Gré Brouwenstijn - afscheid
Er is eer tijd van komen en van gaan - vele malen heeft Gré Brouwenstijn deze uitspraak als antwoord gegeven, wanneer haar bij interviews of door trouwe bewonderaars werd gevraagd waarom zij in februari 1971 haar operacarriëre wenste te beëindigen, nadat reeds in november 1969 in de pers de eerste aankondigingen verschenen over haar naderend afscheid van het toneel. Het afscheid tevens van een glorieuze carrière, die de zangeres in ruim 25 jaar naar alle grote operatheaters van drie cortinenten heeft geleid, waar zij triomf na triomf vierde. Er is ongetwijfeld moed voor nodig hieraan zelf en uit eigen vrije wil een einde te maken op een moment dat de stem nog in volle glorie kan stralen en het interpretatieve vermogen een artieste in staat stelt steeds weer nieuwe aspecten in de vertolkingen naar voren te doen komen. Gré Brouwenstjn brengt die geestelijke moed op, omdat zij in de herinnering wil blijven voortleven zoals zij was op het hoogtepunt van haar kunnen en niet zoals zij bij voortzetting van haar carrière misschien zou worden door het klimmen van de jaren en de daarmee onvermijdelijk gepaard gaande vermindering van vocale vermogens.

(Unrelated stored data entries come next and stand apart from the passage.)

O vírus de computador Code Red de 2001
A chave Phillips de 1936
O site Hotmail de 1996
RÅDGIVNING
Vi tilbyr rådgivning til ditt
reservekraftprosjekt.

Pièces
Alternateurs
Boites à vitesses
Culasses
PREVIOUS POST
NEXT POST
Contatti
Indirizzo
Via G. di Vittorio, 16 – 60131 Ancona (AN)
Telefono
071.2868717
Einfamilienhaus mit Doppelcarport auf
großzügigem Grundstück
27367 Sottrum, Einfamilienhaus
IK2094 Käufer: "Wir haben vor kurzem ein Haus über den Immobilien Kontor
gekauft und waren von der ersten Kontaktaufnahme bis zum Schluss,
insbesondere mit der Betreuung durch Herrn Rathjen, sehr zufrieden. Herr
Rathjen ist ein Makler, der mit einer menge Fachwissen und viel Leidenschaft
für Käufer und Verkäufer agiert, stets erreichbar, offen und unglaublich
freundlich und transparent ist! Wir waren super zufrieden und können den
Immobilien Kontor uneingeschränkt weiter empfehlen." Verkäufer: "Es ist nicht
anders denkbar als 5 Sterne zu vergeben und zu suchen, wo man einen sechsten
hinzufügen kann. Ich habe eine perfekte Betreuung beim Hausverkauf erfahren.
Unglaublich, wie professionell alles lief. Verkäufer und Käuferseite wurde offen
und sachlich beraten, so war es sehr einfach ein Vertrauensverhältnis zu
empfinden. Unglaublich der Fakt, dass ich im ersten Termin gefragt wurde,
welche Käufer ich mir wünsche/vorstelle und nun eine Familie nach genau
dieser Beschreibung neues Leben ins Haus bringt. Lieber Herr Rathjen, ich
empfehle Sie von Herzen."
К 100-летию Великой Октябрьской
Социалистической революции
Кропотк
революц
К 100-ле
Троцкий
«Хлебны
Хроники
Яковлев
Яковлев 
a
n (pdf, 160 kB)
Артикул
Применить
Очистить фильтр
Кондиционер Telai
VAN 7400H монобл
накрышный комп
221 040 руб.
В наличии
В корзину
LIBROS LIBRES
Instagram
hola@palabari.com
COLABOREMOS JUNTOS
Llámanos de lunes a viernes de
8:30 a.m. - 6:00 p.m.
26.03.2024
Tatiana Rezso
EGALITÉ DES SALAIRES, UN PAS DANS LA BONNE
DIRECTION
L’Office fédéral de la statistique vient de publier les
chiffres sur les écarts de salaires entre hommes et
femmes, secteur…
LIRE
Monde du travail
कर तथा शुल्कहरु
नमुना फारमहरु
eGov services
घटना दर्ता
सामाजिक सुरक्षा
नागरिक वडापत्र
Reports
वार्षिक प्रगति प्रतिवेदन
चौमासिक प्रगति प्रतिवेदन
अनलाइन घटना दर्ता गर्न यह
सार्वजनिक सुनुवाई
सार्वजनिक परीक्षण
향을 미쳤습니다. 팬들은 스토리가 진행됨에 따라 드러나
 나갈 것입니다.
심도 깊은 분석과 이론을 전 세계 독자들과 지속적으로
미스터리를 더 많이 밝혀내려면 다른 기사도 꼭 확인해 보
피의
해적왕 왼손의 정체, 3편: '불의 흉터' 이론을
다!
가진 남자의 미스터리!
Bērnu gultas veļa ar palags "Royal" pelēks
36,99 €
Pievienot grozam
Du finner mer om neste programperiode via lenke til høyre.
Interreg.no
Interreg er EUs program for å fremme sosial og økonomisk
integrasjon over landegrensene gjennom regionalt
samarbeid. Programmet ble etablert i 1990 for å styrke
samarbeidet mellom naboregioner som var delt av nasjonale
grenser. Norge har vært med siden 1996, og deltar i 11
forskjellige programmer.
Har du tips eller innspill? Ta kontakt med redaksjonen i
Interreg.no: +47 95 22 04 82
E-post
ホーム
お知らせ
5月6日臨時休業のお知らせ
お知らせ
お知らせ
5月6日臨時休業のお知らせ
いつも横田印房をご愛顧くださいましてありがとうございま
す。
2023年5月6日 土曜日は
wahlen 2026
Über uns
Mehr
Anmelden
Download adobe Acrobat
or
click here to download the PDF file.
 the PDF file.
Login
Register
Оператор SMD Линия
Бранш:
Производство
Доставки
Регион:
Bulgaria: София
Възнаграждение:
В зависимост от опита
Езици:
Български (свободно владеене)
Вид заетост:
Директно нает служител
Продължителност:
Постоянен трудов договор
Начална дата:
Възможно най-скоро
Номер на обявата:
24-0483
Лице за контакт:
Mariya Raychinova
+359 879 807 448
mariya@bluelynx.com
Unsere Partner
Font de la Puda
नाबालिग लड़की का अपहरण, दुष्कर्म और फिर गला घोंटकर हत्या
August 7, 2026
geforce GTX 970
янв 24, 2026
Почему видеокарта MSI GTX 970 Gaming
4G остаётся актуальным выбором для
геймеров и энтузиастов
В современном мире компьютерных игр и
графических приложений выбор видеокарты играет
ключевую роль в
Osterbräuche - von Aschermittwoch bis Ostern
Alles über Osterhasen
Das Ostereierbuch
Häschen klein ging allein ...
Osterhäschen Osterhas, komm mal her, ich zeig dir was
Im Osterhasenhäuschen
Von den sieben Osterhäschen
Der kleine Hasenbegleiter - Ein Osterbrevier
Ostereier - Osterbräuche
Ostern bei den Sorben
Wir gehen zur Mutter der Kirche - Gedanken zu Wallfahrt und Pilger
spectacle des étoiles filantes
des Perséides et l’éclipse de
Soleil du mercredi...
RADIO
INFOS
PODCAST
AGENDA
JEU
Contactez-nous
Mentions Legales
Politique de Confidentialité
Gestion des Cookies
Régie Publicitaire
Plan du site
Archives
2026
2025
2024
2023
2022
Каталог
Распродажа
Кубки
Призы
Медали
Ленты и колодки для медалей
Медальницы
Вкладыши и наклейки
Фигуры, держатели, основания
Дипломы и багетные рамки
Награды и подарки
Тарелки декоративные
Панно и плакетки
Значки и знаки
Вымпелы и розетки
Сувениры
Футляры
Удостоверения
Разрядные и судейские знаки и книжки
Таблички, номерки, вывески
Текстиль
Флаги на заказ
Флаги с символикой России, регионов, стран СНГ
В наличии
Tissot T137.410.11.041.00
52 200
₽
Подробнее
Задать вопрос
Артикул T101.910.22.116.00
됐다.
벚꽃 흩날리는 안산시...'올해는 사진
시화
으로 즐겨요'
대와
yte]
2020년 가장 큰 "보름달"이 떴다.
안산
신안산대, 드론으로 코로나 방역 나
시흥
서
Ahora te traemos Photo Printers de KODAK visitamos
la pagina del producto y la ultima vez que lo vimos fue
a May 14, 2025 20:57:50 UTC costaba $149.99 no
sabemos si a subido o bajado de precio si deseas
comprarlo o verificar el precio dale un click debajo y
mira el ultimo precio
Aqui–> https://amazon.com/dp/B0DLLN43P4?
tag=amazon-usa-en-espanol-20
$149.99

Nu dan in februari 1971 definitief het doek valt over de grootse carrière van Gré Brouwenstijn resten ons slechts de plaatopnamen, oude programma's en herinneringen aan haar stralende persoonlijkheid, haar innige zang en haar doorleefde vertolkingen waarmee zij ons zo ontelbaar vele malen wist te ontroeren. En zoals zijzelf zovele malen als Leonore in Fidelio over de stem van de gevangen Florestan heeft gezegd:
"Ja, diese Stimme, sie dringt in die Tiefe des Herzens", zo zal Gré Brouwenstijn op haar beurt blijven voort leven als een zangeres wier stem en persoonlijkheid tot in het diepst van het hart wisten door te dringen.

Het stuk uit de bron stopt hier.